Docket No. 852
Decided: Tuesday, June 20th, 1893
Opinion: 6 Wash. 531 (1893)
Court: Dunbar1 Court (1893-1894)
Note: We post only slip opinion(s) as published at the time of the decision. Please consult Washington Reports printed volumes for the opinion(s) in their final form. Undetermined votes indicate that the opinion(s) have not been evaluated yet.
BOOTH v. COLUMBIA & PUGET SOUND R.R. CO., 6 Wash. 531; 33 P. 1075 (1893).
SUPREME COURT OF WASHINGTON
June 20, 1893, Decided Appeal from Superior Court, King County.
Court: Judgment affirmed.
Counsel: Andrew F. Burleigh, for appellant. Tustin, Gearin & Crews, and M. A. Baker, for respondents.
Judge(s) DUNBAR, C. J. ANDERS, HOYT, SCOTT and STILES, JJ., concur.
Opinion By: DUNBAR The opinion of the court was delivered by DUNBAR, C. J.--This is an appeal from a judgment rendered on a verdict for damages alleged to have been inflicted on passengers by a railroad company. Actions were brought separately by respondent Mary A. Booth and respondent Catherine Clark, and as their injuries were caused by the same accident, in the interests of economy the causes have been consolidated. The plaintiffs based their action on the negligence of the railroad company in permitting its track and roadbed to become and remain out of repair and unfit for use, and for permitting the ties on said roadbed to become rotten and unsafe. Defendant denies negligence of any kind, and alleges contributory negligence on the part of the plaintiffs. There is no proof, however, tending to sustain this allegation, and it is not urged here.
Conceding for the purposes of this decision the soundness of all the propositions of law advanced by appellant, yet the judgment in this case must be affirmed; for we think there was some evidence which was properly presented to the jury, which tended to support the allegation that the ties on the road were rotten and unsafe for the uses for which they were intended, and that such defects in the ties were the cause of the accident and the injuries to plaintiffs; and that there was sufficient evidence, if not denied, to support a judgment. Whether or not it was successfully denied, is a question for the jury to pass upon, and they have passed upon that question in favor of the contention of the respondents, and this court will therefore not presume to set aside their verdict, even though in its judgment the weight of testimony is in favor of the appellant.

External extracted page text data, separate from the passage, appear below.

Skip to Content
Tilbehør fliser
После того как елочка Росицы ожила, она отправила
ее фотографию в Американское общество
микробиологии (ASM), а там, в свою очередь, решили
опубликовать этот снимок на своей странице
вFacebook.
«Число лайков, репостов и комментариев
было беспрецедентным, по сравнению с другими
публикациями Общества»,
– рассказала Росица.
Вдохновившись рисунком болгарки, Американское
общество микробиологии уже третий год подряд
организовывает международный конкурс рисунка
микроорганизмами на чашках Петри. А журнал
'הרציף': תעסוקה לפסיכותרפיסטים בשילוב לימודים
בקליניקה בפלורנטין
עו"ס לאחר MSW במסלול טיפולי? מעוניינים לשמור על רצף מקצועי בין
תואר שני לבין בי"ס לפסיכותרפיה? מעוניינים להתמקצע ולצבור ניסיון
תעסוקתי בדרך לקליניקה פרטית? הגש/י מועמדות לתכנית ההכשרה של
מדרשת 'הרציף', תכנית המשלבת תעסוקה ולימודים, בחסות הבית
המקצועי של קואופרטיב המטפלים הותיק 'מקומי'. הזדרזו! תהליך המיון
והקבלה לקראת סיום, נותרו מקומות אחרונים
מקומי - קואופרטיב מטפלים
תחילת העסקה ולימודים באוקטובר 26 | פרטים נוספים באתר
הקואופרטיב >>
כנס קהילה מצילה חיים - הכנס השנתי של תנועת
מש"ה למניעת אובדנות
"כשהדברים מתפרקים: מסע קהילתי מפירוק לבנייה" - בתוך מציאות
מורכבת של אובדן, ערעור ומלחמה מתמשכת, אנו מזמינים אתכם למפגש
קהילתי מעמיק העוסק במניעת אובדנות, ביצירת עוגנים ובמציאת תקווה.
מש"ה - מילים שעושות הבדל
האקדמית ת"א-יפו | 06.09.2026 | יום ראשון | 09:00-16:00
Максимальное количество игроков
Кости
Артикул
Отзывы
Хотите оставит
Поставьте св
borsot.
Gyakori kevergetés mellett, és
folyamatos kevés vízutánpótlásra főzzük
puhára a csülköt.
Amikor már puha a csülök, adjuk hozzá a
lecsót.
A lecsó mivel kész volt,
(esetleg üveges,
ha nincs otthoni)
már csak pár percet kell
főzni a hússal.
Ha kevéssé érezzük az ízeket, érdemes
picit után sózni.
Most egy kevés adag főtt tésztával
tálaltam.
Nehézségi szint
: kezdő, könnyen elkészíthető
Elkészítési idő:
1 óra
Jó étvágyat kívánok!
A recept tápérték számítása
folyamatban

Several witnesses testified that at the point where the accident occurred the ties were in a very bad and unsafe condition; that some of them were so rotten that they could be kicked to pieces; and one witness testified that when he walked on one side of the track the other side would jump up. It is true that the witnesses who testified most strongly as to the bad condition of the track were the respective husbands of the respondents, but this fact would only be a circumstance for the jury to consider as affecting their credibility. It is urged by the appellant that there is no testimony showing the defective condition of the track at the point where the car wheels first left the track, and it locates that point by the marks of the wheels on the ties; but on the other hand it is argued by the respondents that if the first car left the rails and forced its way through the rotten ties dragging the second car off, the place where the wheels of the second car left marks on the solid ties would be no indication at all where the first car went off the track. This at least was a reasonable theory to urge upon the jury, and it may have been the view which the jury adopted. The ordinary expression used by the witnesses in locating the rotten ties was "at the point where the accident occurred," and as it is only claimed by appellant that the distance was from twenty to forty feet from where the car left the track to where it finally toppled over, we think the defects in the track were located near enough to warrant the jury in coming to the conclusion that the accident was caused by the defective track, especially as the train was running so very slow, at the rate of eight or nine miles an hour, on an up grade, and defendants offered no explanation whatever of the accident.
It is urged by the appellant that the court erred in refusing to allow the jury to view the premises in accordance with its request. It is not necessary to discuss this question, as the record fails to show that any such request was made by appellant, or refused by the court.
Appellant urges that the court erred in refusing to allow a new trial on the ground of newly discovered evidence. We have examined the affidavits of appellant in support of its motion for a new trial, and think that under the allegations of the complaint, which definitely charge that the ties of the roadbed were rotten and unsafe, that the defendant had sufficient notice to put it upon an investigation of all the roadbed at the place where the accident occurred, and that it could not have been surprised at the proof of the defective condition of any particular tie.
There is no question raised as to the instructions of the court, or of the excessiveness of the verdict.
The judgment in both cases will be affirmed.
ANDERS, HOYT, SCOTT and STILES, JJ., concur.